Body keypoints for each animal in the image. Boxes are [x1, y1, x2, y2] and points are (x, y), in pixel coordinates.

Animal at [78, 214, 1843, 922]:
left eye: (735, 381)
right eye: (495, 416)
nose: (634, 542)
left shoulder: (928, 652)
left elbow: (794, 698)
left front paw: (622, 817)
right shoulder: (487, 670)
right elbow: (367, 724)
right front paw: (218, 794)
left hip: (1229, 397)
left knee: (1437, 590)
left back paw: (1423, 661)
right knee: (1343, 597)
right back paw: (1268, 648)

===

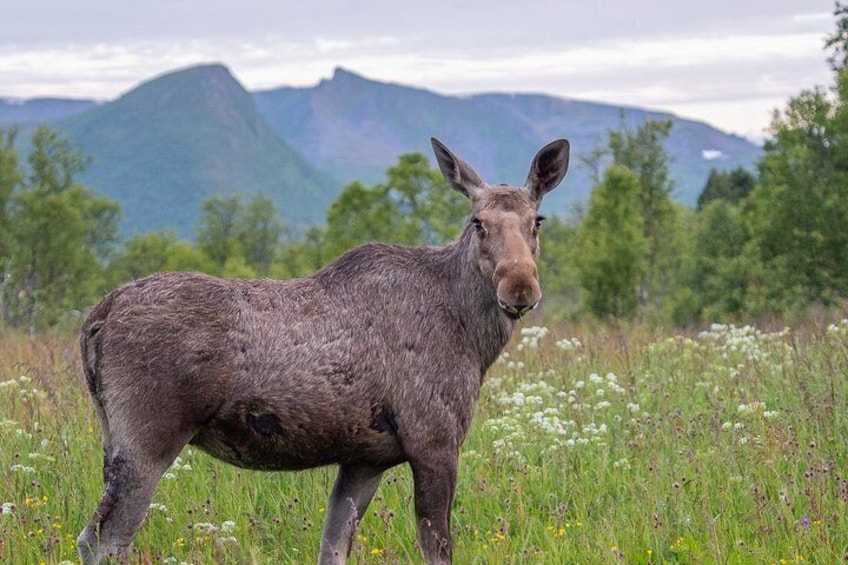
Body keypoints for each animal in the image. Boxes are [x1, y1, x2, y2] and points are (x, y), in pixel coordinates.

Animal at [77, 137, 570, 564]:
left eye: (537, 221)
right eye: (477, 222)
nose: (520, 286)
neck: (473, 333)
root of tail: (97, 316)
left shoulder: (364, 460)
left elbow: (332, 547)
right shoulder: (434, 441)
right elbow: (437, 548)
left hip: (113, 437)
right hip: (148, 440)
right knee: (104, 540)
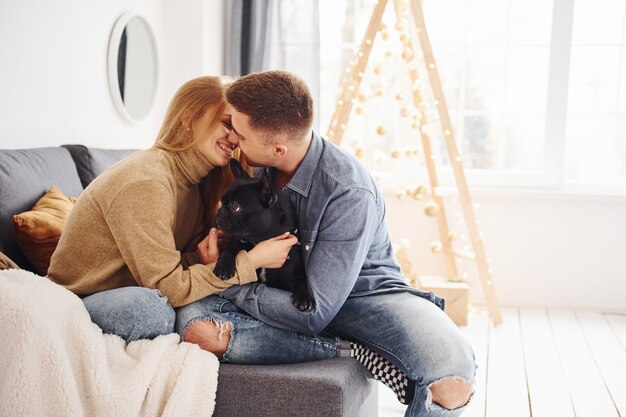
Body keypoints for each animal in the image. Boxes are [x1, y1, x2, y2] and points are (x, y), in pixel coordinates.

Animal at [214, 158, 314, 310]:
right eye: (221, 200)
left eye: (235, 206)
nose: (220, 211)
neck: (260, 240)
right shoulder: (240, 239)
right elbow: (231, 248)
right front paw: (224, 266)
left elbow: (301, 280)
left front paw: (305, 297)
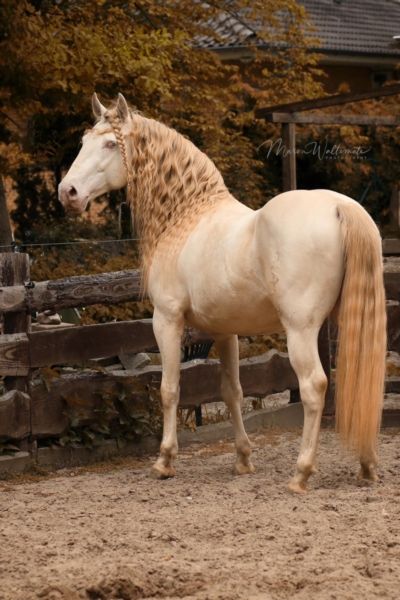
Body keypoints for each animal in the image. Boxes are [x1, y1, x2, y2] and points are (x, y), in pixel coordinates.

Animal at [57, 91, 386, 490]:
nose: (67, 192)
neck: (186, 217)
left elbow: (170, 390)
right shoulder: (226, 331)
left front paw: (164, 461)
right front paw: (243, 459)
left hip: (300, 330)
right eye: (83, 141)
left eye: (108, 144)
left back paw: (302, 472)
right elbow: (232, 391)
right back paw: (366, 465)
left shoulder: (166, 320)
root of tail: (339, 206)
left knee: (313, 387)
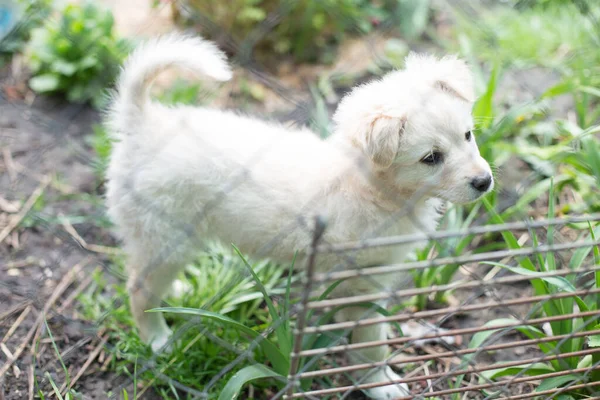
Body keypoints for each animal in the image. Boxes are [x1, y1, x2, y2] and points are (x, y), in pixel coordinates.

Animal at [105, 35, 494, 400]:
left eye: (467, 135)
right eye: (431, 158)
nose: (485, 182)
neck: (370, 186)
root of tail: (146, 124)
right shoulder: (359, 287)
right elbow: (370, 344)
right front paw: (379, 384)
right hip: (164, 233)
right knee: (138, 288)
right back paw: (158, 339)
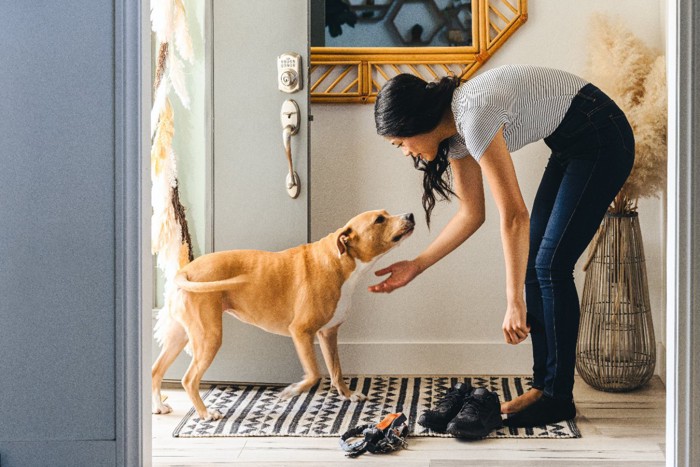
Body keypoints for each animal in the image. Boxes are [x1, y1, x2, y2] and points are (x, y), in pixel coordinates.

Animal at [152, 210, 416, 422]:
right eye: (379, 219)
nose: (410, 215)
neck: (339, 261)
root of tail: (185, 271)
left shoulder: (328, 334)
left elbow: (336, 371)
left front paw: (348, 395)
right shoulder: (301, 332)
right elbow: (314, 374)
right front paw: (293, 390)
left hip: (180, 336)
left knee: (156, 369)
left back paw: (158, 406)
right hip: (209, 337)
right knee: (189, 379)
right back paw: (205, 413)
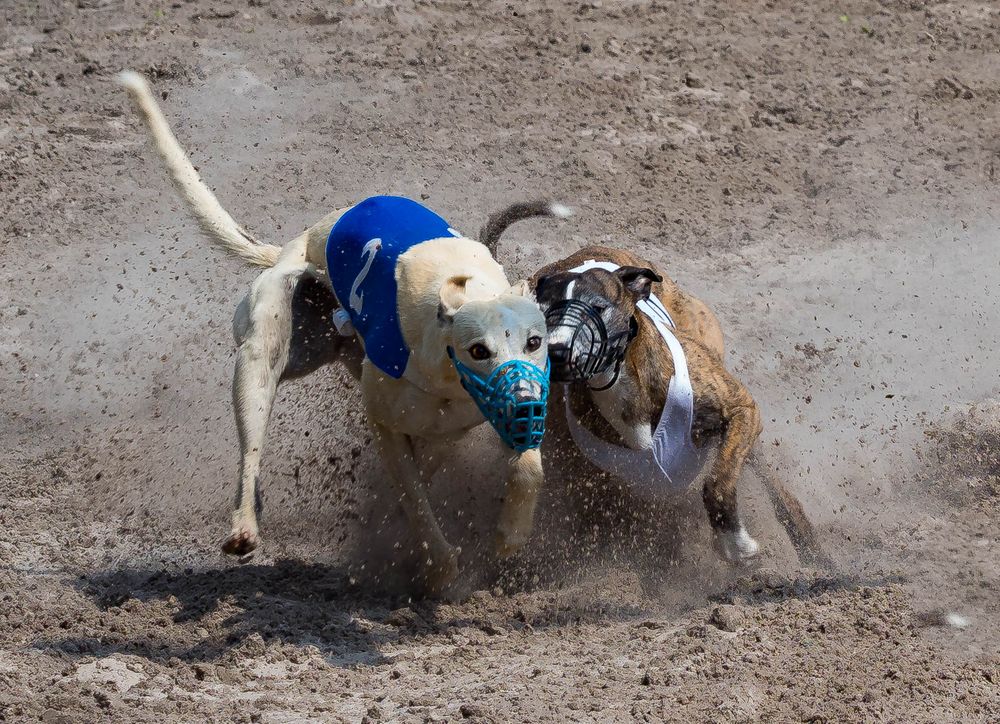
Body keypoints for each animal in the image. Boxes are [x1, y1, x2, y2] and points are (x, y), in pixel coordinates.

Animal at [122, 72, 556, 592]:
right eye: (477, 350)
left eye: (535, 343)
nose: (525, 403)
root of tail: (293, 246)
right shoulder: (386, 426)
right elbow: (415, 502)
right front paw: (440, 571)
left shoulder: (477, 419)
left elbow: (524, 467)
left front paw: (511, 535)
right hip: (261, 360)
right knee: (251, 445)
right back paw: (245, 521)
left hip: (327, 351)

===

What to produce -
Start at the line above containing "left eye: (108, 144)" and stop at the line containing "left hip: (327, 351)": print those lines and everything between them exactly, but not the pictures.

Output for this exercise -
left eye: (108, 144)
left back paw: (302, 472)
right elbow: (232, 391)
right back paw: (366, 465)
left shoulder: (166, 320)
root of tail: (339, 206)
left knee: (313, 387)
Body keypoints for each animal in the image. Boxes are [x1, y1, x2, y2] and points are (x, y), in pixel coordinates.

Animal at [105, 35, 494, 400]:
left eye: (467, 135)
right eye: (431, 158)
nose: (485, 182)
neck: (370, 186)
root of tail: (146, 124)
right shoulder: (359, 287)
right elbow: (370, 344)
right front paw: (379, 384)
right hip: (164, 233)
right knee: (138, 288)
right back paw: (158, 339)
Body keypoints for each animal in the image. Boxes are [x1, y1, x2, y2] and points are (x, y), in pixel coordinates.

Animal at [152, 210, 416, 422]:
right eye: (379, 219)
nose: (410, 215)
neck: (339, 261)
root of tail: (185, 271)
left shoulder: (328, 334)
left elbow: (336, 371)
left front paw: (348, 395)
right shoulder: (301, 332)
right elbow: (314, 374)
right front paw: (293, 390)
left hip: (180, 336)
left knee: (156, 369)
left back paw: (158, 406)
right hip: (209, 337)
right knee: (189, 379)
right back paw: (205, 413)
Body keypoints for each animal in the image. Boxes are [x1, y1, x2, y2] and points are (x, y), in pixel coordinates.

Animal at [122, 72, 556, 592]:
right eye: (477, 350)
left eye: (535, 343)
nose: (525, 403)
root of tail: (293, 246)
right shoulder: (386, 426)
right elbow: (415, 502)
right front paw: (440, 571)
left shoulder: (477, 419)
left elbow: (524, 467)
left front paw: (511, 535)
right hip: (261, 360)
right knee: (251, 445)
right back paw: (245, 521)
left hip: (327, 351)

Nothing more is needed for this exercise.